## The data
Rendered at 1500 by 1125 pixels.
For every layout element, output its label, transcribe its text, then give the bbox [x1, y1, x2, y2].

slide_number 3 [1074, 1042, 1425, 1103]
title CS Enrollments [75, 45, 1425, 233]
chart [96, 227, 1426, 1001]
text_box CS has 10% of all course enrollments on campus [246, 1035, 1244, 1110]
...
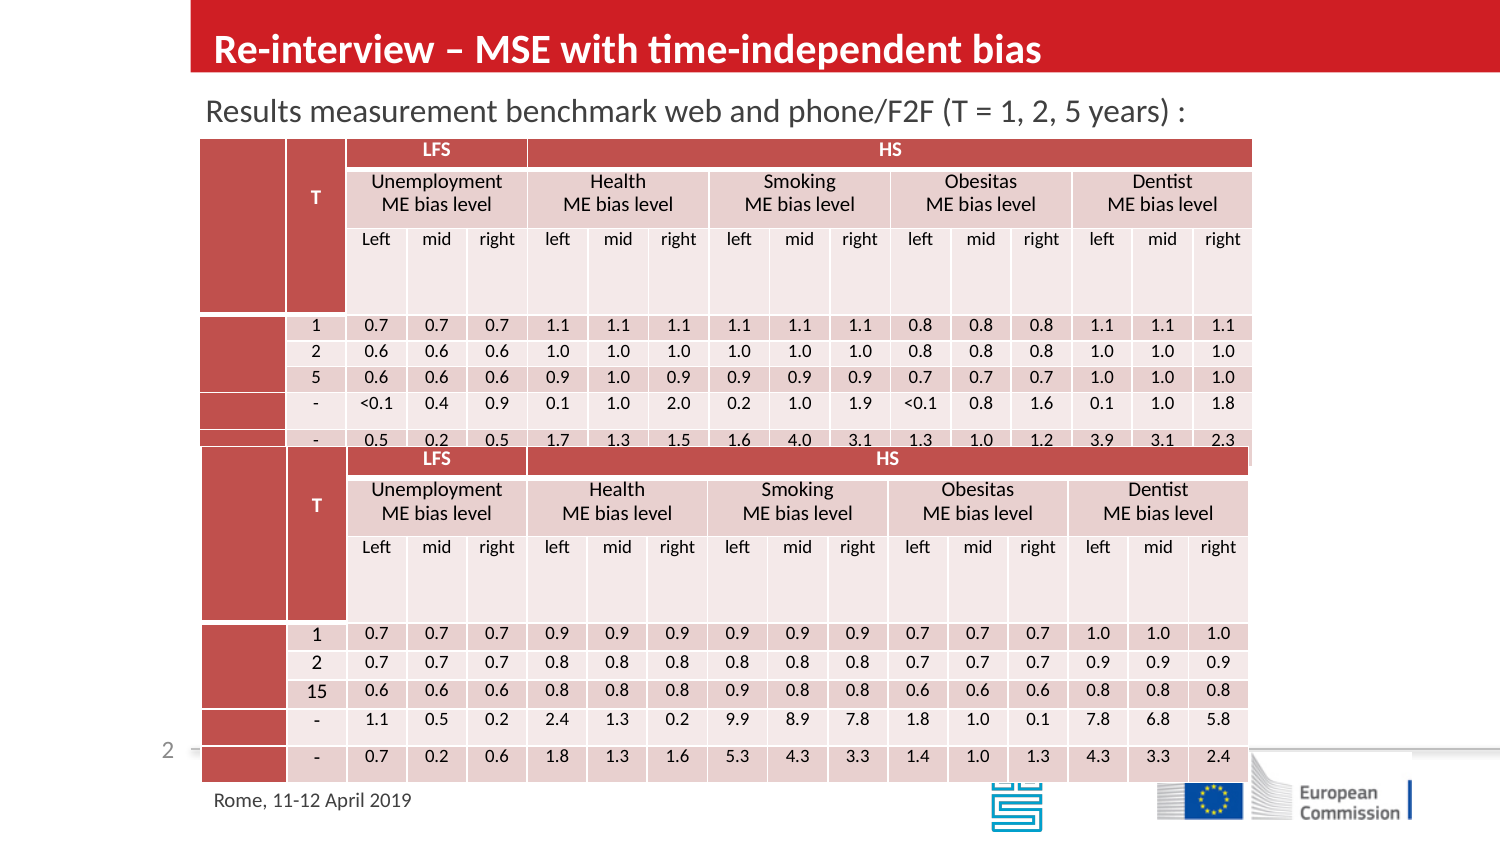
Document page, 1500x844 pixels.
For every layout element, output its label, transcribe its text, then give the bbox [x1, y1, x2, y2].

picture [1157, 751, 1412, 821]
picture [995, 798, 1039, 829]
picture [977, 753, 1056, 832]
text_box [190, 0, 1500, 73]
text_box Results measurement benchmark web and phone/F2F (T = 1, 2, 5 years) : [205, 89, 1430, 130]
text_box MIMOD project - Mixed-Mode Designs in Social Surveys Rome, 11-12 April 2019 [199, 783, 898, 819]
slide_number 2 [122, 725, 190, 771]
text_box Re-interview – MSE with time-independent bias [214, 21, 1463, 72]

## Task description
All lines above that hold the string "pixels" should be copied.

## Problem solution
Rendered at 1500 by 1125 pixels.
Document page, 1500x844 pixels.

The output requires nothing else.